There were real people and real lives behind the unemployment charts, people living in the margins and struggling to find their way back to living in a meaningful way.

 

But recessions and downturns are also a cyclical problem. Myself, I’ve lived through a few recession periods, and it’s certain there are more to come. I began writing the novel in 2014, six years after the start of The Great Recession, and the memories and the issues were still fresh for me.

 

The hope is that no matter what time period the story is set in, the story will be universal and relevant.

 

Q: How was the novel's title chosen, and what does it signify for you?

 

A: I start books with a mental image of a character/characters and an idea of the conflict they will face, but without any concrete plan for how the conflict will be resolved or where the characters will end up. I am a complete pantser writer!

 

Because of this, I give my first draft a working title and as the story develops, the title changes too. The hope is I’ll end up with a final draft and the right title at the end of the process.

 

It didn’t really happen this time around. Maybe I’d had too many working titles or maybe I’d spent too much time with the work, but the final title I had chosen was not exciting any of us.

 

Luckily, my wonderful publisher, Brooke Warner, emailed me to brainstorm some new ideas. When she suggested In the Aftermath, I said, “Of course, that’s it.” It was so obvious. The entire story is what happens in the aftermath of a tragic decision.

 

Q: What do you hope readers take away from the story?

 

A: I aim to tell stories of the connections we make as humans, how relationships go wrong, how they might be righted. We humans have a great capacity for rebirth and redemption and – I think – a deep need for the particular connection that comes when we forgive others or ourselves.

 

The characters’ journeys may take some dark turns, but I would like readers to finish the book thinking that after grief can come possibility and hope.

 

Q: What are you working on now?

 

A: I am in the first draft stage of my fourth novel, currently titled Mothering. The main character is an older, adoptive mother, a woman who (we learn as the story opens) gave up the biological child she had when she was a young college student.

 

It’s a part of her life she has kept secret from some of the people closest to her.

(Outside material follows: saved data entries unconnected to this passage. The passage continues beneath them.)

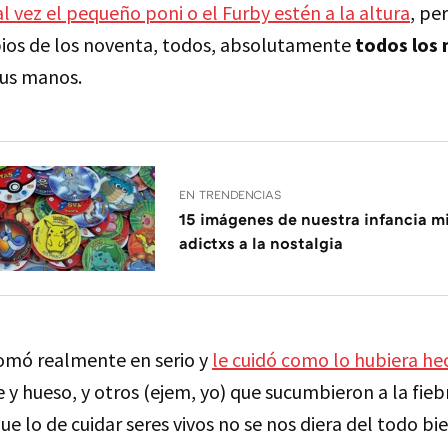
l vez el pequeño poni o el Furby estén a la altura
, pe
pios de los noventa, todos, absolutamente
todos los 
us manos.
EN TRENDENCIAS
15 imágenes de nuestra infancia mi
adictxs a la nostalgia
tomó realmente en serio y
le cuidó como lo hubiera he
 y hueso, y otros (ejem, yo) que sucumbieron a la fieb
 lo de cuidar seres vivos no se nos diera del todo bie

When the secret is exposed, her family relationships begin to unravel.

 

Big picture, the story is – as you might guess – about being a mother, but it’s also about the different kinds of care women provide in all parts of our lives and the kinds of care we allow ourselves to receive.

 

Q: Anything else we should know?

 

A: Although the characters and situations come from my imagination, there’s one aspect of my own life that consistently appears in my novels, and that is my love of food and cooking.

 

I’ve worked in catering sales, in a restaurant planning private dinners, as a weekend baker, and most recently as a food writer for local papers in Massachusetts.

 

Cooking and baking are as much a part of who I am as writing is, but broadly, cooking and feeding others is simply intrinsic to being human. People gather around food, around the table, and it’s there that people are their most vulnerable and receptive and where complex stories can play out.

 

A few years back, I took a bread baking class with master baker Richard Bertinet, and after class he reminded us that the word “companion” comes from Latin and means “with bread.”

 

In other words, the people we gather with are the people we choose to share our bread with us. If I’m writing about the intimate connections between people, you can be sure I’ll include something about the food that is being shared.